Lets say that a set of lines of the real plane covers the plane if, for every element $\langle x,y\rangle\in\mathbb{R}^2$, there exists a line $l$ of the set that passes through $\langle x,y\rangle$.
Its obvious that the set of all lines of the plane, denoted by $\mathscr{L}$, has this property, and it can be identified with the real projective plane $\mathbb{P}_{\mathbb{R}}^2$ minus a point, say $(1:0:0)$. It is clear then that the cardinality of the set $\mathscr{L}$ is the same as the cardinality of $\mathbb{P}_{\mathbb{R}}^2$, but, how can we prove rigorously that every subset of $\mathscr{L}$ that covers the plane is actually equipotent with $\mathscr{L}$?
We know, for instance, that any line in $\mathbb{P}_{\mathbb{R}}^2$that doesn't pass through the distinguished point $(1:0:0)$, is a pincel of lines on the plane, and therefore, any line of $\mathbb{P}_{\mathbb{R}}^2$ that does not pass through $(1:0:0)$ can be identified with a set of lines that cover the plane.

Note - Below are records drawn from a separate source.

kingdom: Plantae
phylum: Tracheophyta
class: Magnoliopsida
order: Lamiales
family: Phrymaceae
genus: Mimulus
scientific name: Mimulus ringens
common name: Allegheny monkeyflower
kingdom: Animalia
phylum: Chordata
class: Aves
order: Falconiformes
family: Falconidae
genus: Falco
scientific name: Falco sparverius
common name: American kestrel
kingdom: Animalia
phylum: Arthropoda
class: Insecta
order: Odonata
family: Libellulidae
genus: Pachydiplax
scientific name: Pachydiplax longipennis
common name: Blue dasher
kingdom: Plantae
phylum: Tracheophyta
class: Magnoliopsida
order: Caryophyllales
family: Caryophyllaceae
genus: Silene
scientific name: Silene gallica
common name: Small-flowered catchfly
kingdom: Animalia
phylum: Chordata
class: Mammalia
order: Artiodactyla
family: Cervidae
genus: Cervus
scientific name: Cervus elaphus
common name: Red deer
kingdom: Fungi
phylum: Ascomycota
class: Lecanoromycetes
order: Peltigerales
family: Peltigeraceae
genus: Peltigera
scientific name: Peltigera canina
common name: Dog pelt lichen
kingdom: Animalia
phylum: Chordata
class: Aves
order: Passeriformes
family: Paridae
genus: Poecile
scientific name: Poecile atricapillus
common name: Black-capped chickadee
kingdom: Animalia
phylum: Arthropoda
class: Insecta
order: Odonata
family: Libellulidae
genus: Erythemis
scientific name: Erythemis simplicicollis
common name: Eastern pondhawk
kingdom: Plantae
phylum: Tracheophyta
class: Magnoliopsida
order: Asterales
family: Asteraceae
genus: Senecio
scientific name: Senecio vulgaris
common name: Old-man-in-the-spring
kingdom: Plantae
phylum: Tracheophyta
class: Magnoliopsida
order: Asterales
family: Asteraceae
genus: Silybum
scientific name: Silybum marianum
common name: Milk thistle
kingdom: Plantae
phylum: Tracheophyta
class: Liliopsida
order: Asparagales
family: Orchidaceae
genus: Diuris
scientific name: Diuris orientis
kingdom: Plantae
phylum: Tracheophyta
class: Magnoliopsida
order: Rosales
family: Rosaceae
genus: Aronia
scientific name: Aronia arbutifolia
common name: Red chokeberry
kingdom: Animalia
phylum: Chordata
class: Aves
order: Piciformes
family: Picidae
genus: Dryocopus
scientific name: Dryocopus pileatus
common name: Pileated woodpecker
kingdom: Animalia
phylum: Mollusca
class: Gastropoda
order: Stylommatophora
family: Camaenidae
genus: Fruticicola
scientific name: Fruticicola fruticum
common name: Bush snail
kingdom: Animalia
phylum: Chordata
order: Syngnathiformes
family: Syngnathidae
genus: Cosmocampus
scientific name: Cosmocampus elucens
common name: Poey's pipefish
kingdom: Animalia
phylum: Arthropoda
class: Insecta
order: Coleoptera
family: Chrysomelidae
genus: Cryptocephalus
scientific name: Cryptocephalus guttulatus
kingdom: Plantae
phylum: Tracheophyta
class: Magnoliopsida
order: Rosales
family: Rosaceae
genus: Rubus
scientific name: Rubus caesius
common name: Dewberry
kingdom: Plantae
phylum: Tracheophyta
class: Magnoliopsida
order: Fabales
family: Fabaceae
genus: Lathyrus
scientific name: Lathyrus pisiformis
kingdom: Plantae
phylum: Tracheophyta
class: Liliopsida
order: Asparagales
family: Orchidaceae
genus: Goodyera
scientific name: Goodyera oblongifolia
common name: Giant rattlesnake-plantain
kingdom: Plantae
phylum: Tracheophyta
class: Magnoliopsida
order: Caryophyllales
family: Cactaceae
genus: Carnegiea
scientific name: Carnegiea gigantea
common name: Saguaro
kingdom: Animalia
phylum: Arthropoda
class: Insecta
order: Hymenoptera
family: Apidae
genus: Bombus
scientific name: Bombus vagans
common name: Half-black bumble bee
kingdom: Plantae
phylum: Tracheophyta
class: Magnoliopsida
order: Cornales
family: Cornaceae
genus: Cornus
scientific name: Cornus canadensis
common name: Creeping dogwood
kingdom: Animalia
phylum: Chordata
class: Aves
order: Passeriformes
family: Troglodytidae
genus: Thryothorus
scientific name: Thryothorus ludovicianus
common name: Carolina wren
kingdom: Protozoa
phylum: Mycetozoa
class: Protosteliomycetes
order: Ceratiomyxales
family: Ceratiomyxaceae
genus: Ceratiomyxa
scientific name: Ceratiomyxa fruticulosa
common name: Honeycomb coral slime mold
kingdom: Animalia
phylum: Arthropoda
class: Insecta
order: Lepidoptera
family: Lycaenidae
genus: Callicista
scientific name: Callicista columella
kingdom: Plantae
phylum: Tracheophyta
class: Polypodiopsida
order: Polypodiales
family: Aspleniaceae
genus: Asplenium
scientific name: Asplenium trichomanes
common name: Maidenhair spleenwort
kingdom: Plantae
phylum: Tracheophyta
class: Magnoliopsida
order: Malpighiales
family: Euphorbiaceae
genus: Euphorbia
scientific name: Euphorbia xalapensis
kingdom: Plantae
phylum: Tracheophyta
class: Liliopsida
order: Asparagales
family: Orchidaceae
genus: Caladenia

I think this observation must be useful for the proof, but I don't know how to exploit this fact.
The thing is that any line of $\mathbb{P}_{\mathbb{R}}^2$ has the cardinality of $\mathbb{P}_{\mathbb{R}}^2$, and a pencil is one of the simplest subsets of $\mathscr{L}$ that cover the plane, because for every point $\langle x,y\rangle$ of the plane, there is only one line that passes through $\langle x,y\rangle$. "Intuitively", any subset of $\mathscr{L}$ that covers the plane must have a cardinal larger or equal to that of the pencil, because for a point $\langle x,y\rangle$ there might be more than one line that passes through it.
Since any pencil of lines through a point and the set $\mathscr{L}$ have the cardinality of $\mathbb{P}_{\mathbb{R}}^2$, from the previous commentary we should conclude that any two subsets of lines that cover the plane should have the same cardinality.
Hope someone helps me make a rigorous proof out of this intuitive and weak argumentation.
Thanks in advance for your time.
EDIT: just posted a full, complete answer to this question on the comments, after thinking a lot about this question. I hope that it is correct, and if not, I would really like to hear about your suggestions and comments.
Best Answer
The set of all lines in the plane has the cardinality of the continuum.
If you have a family of lines covering the plane but which omits a line $L$, then there must be for each $P\in L$ a line in the family containing $P$. These lines must all be distinct, so there are continuum many of them.